Dataset entries
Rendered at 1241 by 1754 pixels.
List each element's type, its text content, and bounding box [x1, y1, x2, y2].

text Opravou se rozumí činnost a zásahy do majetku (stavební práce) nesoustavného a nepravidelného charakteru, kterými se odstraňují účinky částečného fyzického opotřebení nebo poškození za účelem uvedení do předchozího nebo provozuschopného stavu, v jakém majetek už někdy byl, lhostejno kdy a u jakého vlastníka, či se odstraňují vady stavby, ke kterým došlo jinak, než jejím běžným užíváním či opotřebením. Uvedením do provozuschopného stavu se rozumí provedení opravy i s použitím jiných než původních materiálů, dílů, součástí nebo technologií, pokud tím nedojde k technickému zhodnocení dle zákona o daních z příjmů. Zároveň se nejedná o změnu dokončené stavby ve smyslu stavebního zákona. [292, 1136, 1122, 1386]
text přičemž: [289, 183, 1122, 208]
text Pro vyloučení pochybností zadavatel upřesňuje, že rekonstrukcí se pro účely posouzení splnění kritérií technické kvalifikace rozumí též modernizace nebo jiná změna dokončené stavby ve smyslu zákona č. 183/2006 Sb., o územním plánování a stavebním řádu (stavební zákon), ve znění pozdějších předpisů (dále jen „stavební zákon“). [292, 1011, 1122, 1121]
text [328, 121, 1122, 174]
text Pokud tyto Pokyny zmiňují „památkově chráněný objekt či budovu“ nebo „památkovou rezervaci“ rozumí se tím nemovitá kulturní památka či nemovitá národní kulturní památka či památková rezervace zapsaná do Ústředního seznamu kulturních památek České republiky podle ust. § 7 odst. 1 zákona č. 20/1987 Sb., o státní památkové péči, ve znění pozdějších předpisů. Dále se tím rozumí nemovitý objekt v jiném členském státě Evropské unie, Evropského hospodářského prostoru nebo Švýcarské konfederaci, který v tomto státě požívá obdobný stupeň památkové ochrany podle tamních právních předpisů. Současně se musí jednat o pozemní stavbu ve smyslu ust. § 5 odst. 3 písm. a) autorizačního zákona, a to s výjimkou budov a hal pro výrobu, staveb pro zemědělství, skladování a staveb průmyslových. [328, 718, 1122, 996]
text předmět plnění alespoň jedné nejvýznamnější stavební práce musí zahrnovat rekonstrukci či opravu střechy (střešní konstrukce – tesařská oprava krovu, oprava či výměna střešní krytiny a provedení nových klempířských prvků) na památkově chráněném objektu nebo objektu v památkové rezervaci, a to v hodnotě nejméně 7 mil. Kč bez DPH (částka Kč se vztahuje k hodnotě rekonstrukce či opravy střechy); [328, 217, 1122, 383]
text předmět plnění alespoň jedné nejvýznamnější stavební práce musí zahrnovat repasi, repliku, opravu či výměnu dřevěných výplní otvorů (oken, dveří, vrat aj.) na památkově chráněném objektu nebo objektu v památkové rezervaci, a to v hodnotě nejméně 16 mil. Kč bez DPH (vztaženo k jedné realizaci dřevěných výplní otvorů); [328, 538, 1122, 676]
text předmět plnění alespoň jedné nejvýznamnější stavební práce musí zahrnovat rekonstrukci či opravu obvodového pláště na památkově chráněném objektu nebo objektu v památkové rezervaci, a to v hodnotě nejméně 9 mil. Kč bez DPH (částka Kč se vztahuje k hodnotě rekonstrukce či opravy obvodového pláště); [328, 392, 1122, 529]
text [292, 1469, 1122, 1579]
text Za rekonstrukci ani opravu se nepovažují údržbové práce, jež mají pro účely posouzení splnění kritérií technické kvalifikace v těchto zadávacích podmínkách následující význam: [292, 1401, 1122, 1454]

● **What you are asked to do**:
Pick each line holding the word "vztahuje" out of the data and copy it.

● **Response below**:
text předmět plnění alespoň jedné nejvýznamnější stavební práce musí zahrnovat rekonstrukci či opravu střechy (střešní konstrukce – tesařská oprava krovu, oprava či výměna střešní krytiny a provedení nových klempířských prvků) na památkově chráněném objektu nebo objektu v památkové rezervaci, a to v hodnotě nejméně 7 mil. Kč bez DPH (částka Kč se vztahuje k hodnotě rekonstrukce či opravy střechy); [328, 217, 1122, 383]
text předmět plnění alespoň jedné nejvýznamnější stavební práce musí zahrnovat rekonstrukci či opravu obvodového pláště na památkově chráněném objektu nebo objektu v památkové rezervaci, a to v hodnotě nejméně 9 mil. Kč bez DPH (částka Kč se vztahuje k hodnotě rekonstrukce či opravy obvodového pláště); [328, 392, 1122, 529]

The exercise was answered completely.